Segundo o advogado, a decisão do desembargador Adolpho Andrade Mello, da 9ª Câmara Cível, reformando a sentença da juíza, foi justa. A magistrada havia achado desnecessária a perícia, uma vez que caso o acordo não fosse cumprido a família poderia entrar em contato com a Prefeitura ou ir ao Juizado Especial. “Essa decisão tinha sido totalmente inaceitável, uma vez que sabemos a morosidade da nossa Justiça. As necessidades da Thayane são para agora e não para daqui a três meses ou mais”, afirmou Tancredo.

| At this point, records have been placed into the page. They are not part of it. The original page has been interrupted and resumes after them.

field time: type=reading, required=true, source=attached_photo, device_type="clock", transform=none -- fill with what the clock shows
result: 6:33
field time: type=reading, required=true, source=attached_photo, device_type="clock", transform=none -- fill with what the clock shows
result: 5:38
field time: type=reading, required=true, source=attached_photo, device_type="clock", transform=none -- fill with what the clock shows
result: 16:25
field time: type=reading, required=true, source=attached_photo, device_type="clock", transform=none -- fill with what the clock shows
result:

Na época do ocorrido, foi decidido que a Prefeitura ficaria responsável pelos cuidados com a estudante, mas a instituição deixou de fornecer os medicamentos e tratamentos. Por conta deste acordo não estar sendo cumprido, o advogado entrou com uma ação solicitando a perícia para, assim, cobrar o suporte do município. “A chacina em si já foi um acontecimento terrível para todos os estudantes, imagina ter que conviver com os reflexos dela por tanto tempo e ainda sem ajuda”, questiona o advogado. Segundo ele, o próximo passo será aguardar o resultado da perícia e, aí sim, reivindicar todos os direitos da vítima.